Clayton served in the U.S. Navy during World War II, receiving a Purple Heart for his wounds. He met and befriended actor James Dean following his return from the war. Clayton and Dean appeared together in the 1951 film, Sailor Beware.

== Career as an agent ==
Clayton moved from full-time acting to repping when he took a position at the Famous Artists Agency. As an agent, Clayton represented his friend, James Dean, as well as Tab Hunter, Farrah Fawcett, Jane Fonda, Harrison Ford, Nick Nolte, Richard Chamberlain, Jan-Michael Vincent,Tuesday Weld, and Angie Dickinson.
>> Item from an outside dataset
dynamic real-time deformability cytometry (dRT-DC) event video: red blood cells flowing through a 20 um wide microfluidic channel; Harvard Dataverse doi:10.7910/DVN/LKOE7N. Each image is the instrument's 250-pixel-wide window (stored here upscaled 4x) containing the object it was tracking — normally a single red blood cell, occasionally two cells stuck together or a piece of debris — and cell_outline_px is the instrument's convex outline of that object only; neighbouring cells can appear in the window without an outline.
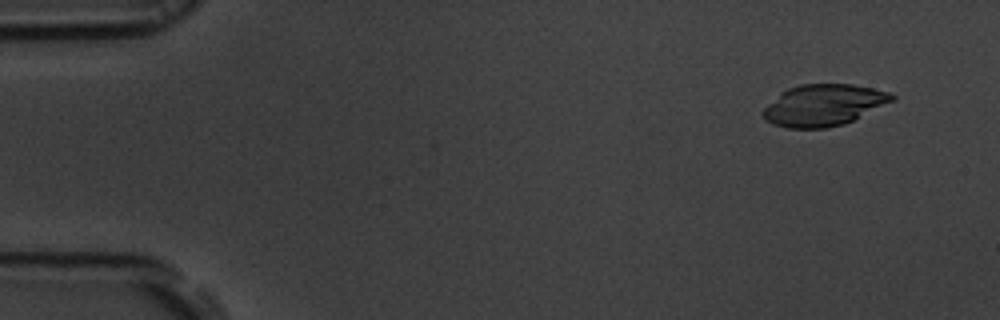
{"species": "common noctule bat (a hibernating species)", "species_latin": "Nyctalus noctula", "temperature_condition": "room temperature", "stored_images_in_passage": 55, "camera_frame_rate_fps": 3000, "um_per_image_px": 0.085, "animal": {"sex": "male", "body_mass_g": 19.5, "forearm_length_mm": 54.6}, "frame": {"image": 1, "passage_image": 4, "time_ms": 1.0, "image_size_px": [1000, 320], "cell_outline_px": [[896, 100], [844, 124], [824, 128], [788, 128], [772, 124], [764, 120], [760, 112], [780, 92], [788, 88], [800, 84], [852, 84], [892, 92], [896, 96]], "centroid_in_image_um": [70.0, 8.93], "position_along_channel_um": 15.0, "area_um2": 31.44}}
He continued to work as a full-time talent agent for several decades. He later became personal manager to actor Burt Reynolds. Clayton ultimately managed Reynolds' career for 22 years.

In the late 1950s, Clayton built a small house in Palm Desert, California, with close friend and client Tab Hunter. Clayton died from congestive heart failure on September 29, 2008, in Los Angeles at the age of 93.